The institution of study also plays a role. Banks often maintain a list of premier institutions such as IITs, IIMs, and AIIMS, for which they offer lower rates under schemes like SBI Scholar Loan. Gender concessions also exist, with most banks offering a 0.50% lower rate for female students. Another important factor is the credit score of the co-applicant, usually the parent or guardian, since students often do not have a credit history. A strong co-applicant profile can lead to a more favorable interest rate.
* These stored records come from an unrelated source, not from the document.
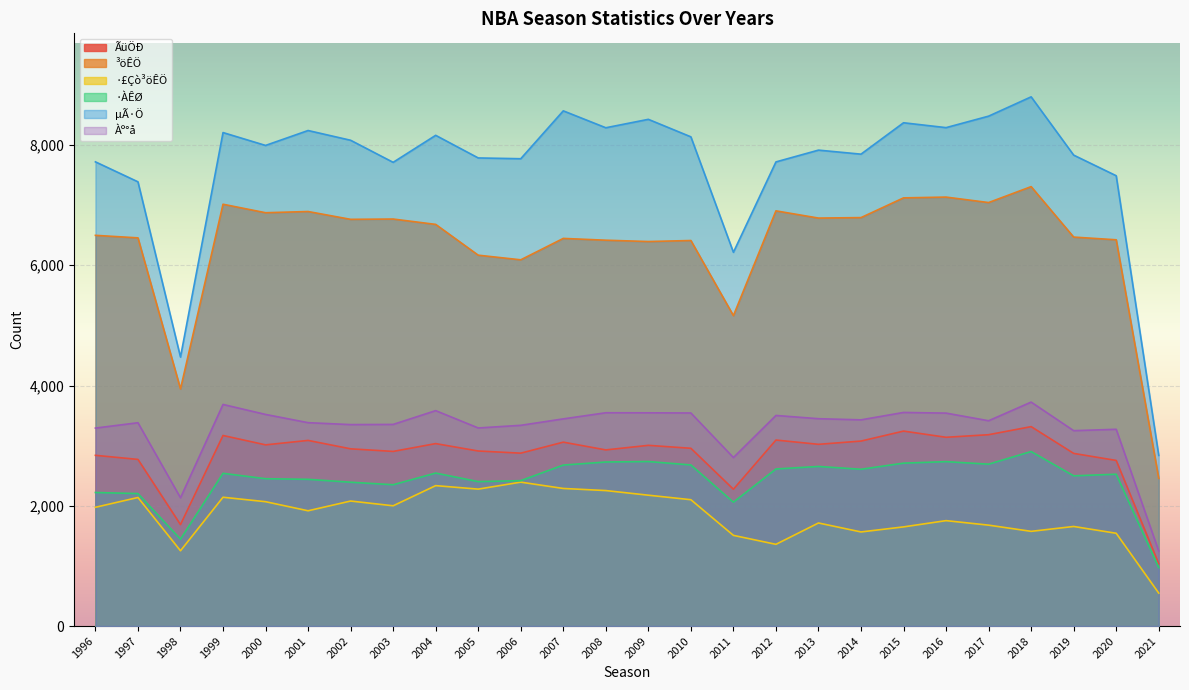

What are all the series names shown in the legend?

ÃüÖÐ, ³öÊÖ, ·£Çò³öÊÖ, ·ÀÊØ, µÃ·Ö, Àº°å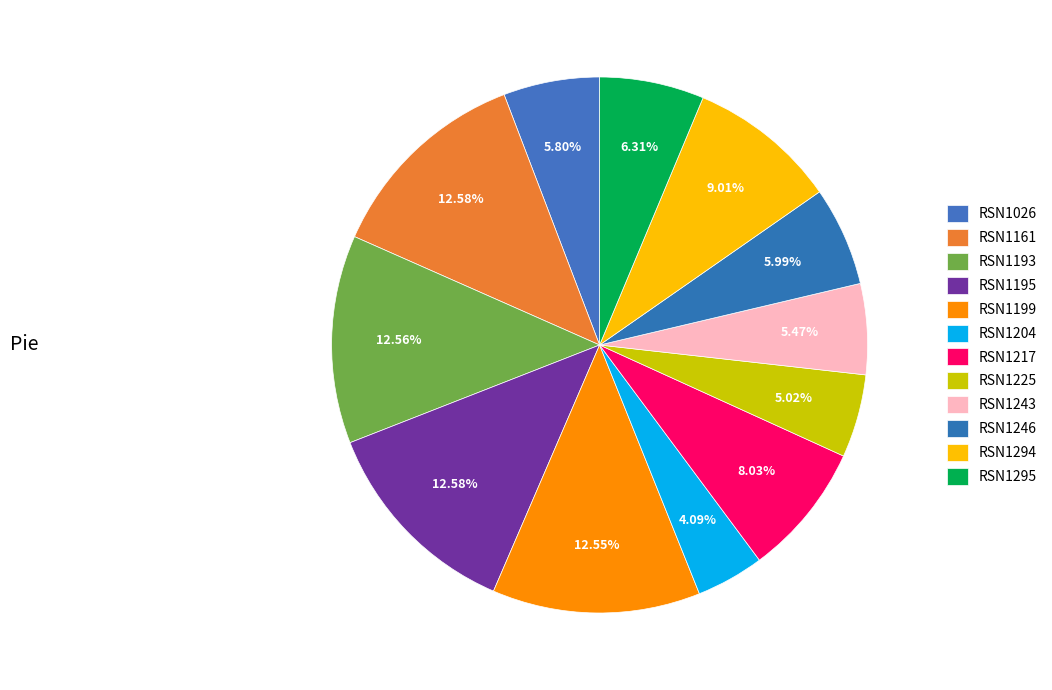

Is there any slice that represents more than half of the pie?

No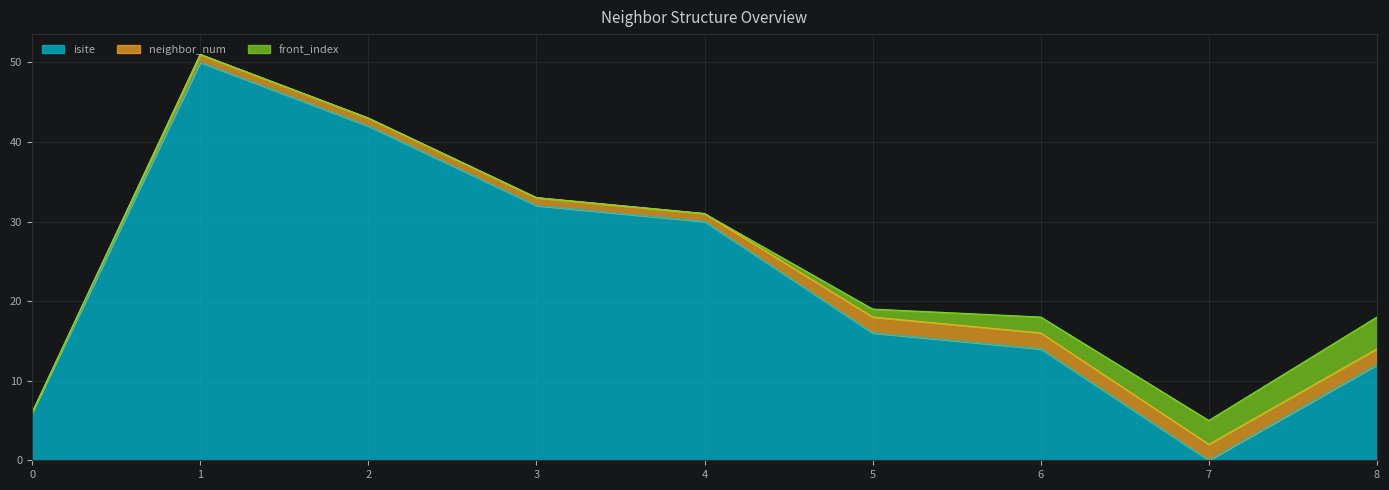

Where is the first local maximum for isite?

1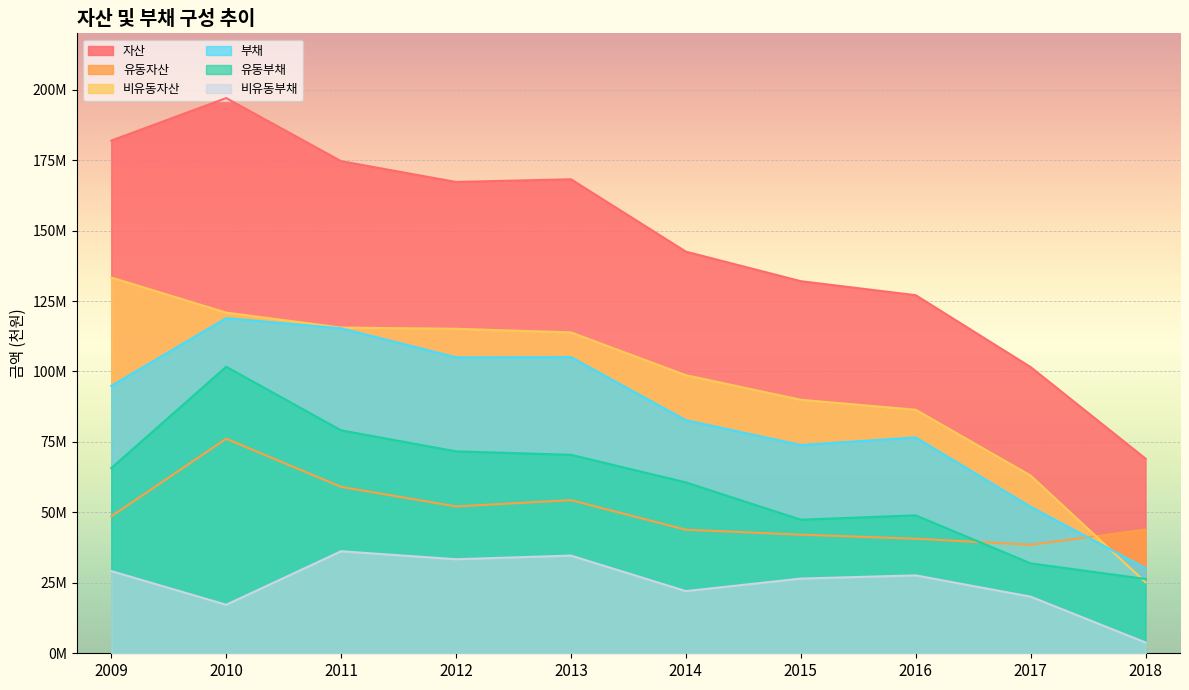

In 유동자산, how many points are lower than both neighbors (excluding endpoints)?

2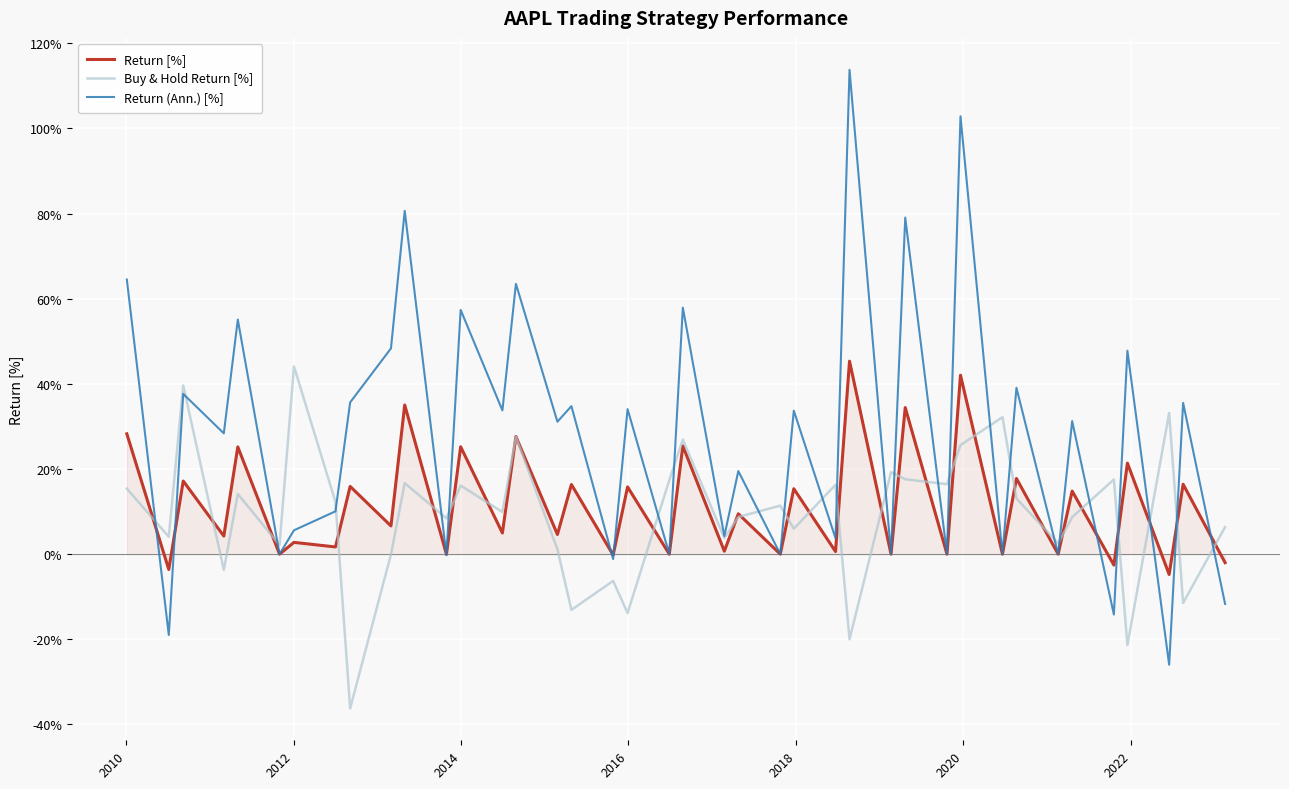

Which series has the largest total across all categories?

Return (Ann.) [%]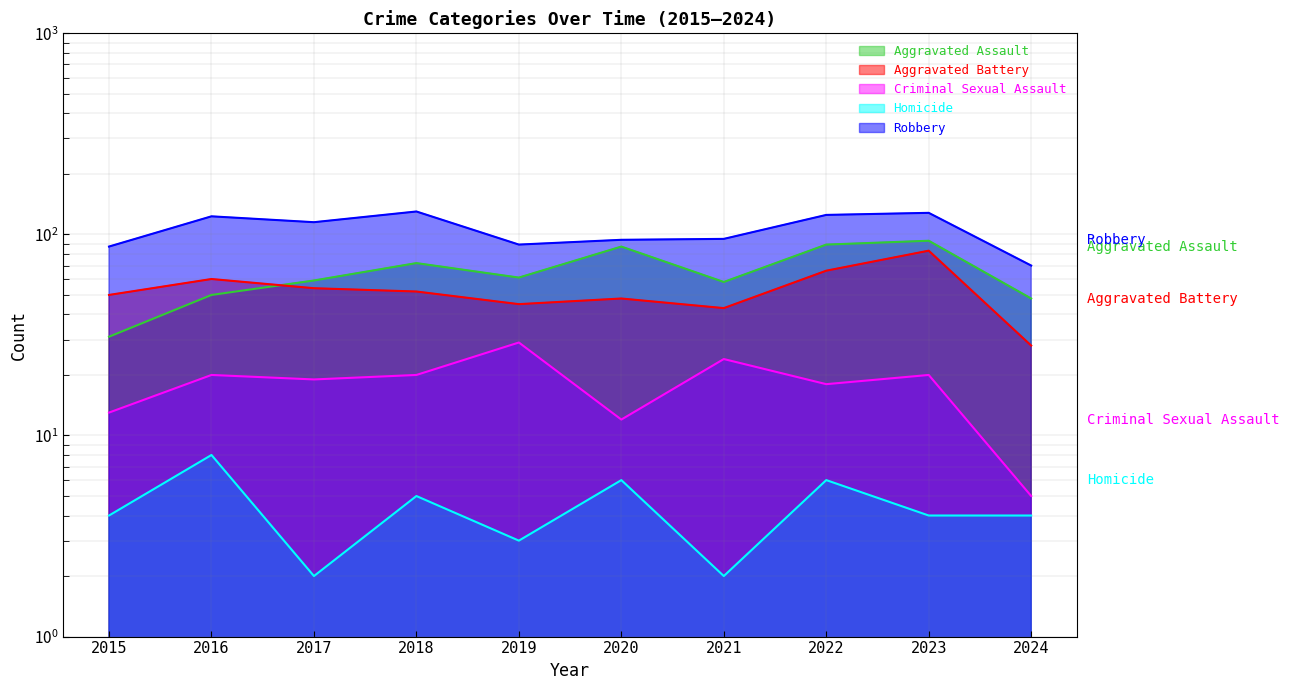

Rank the series by their maximum value, from lowest to highest.

Homicide, Criminal Sexual Assault, Aggravated Battery, Aggravated Assault, Robbery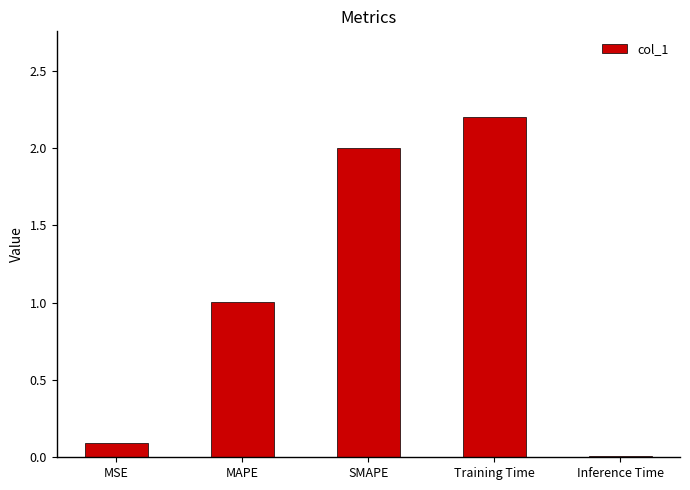

What is the sum of all values?

5.3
Repayment Rules and Moratorium Period
One of the student-friendly features of education loans is the moratorium period, which is the time during which repayment is not required. Most banks allow students to start repayment either after completing the course or a few months after getting a job, usually 6 to 12 months. This gives students time to settle into their careers before starting EMI payments.
The typical repayment tenure for education loans ranges between 5 to 15 years, depending on the loan amount and the bank. Longer tenures mean smaller EMIs but higher total interest costs, whereas shorter tenures increase EMIs but reduce overall interest paid. Importantly, most banks in India do not levy a prepayment penalty, which means students can repay early whenever they have surplus funds and save on interest.
Government Subsidy Schemes
The Government of India has introduced several schemes to make education loans affordable for students from economically weaker sections. The Central Interest Subsidy Scheme provides a full waiver of interest during the moratorium period for students with family incomes below a certain threshold. Loans applied through the Vidya Lakshmi Portal can also qualify for subsidies, depending on eligibility.
Such schemes play a critical role in reducing the financial burden on students from underprivileged backgrounds and should be checked thoroughly before finalizing a loan. business
Why Comparing Student Loan Rates Matters
Let’s take an example. Suppose a student borrows ₹20 lakh for studying abroad. At an interest rate of 9% for 10 years, the EMI will be around ₹25,300 per month, and the total repayment will come to approximately ₹30.4 lakh. However, if the interest rate is reduced by just 1% to 8%, the total repayment drops by nearly ₹1.5 lakh over the tenure. This clearly shows that even a small difference in rates can translate into significant savings.
Final Thoughts
Education loans are not just financial products; they are enablers of dreams and careers. With interest rates ranging between 4% and 14% in 2025, choosing the right bank and scheme can make a huge difference in affordability. For students aiming at top-tier institutions, banks like SBI and Bank of Baroda provide some of the most competitive rates. Axis Bank and other private lenders stand out for their convenience and faster processing, though at slightly higher costs.
Before signing any loan agreement, students and parents must compare different banks, check repayment flexibility, understand subsidy schemes, and calculate EMI affordability. A well-planned education loan ensures that financial constraints never stand in the way of academic and career ambitions.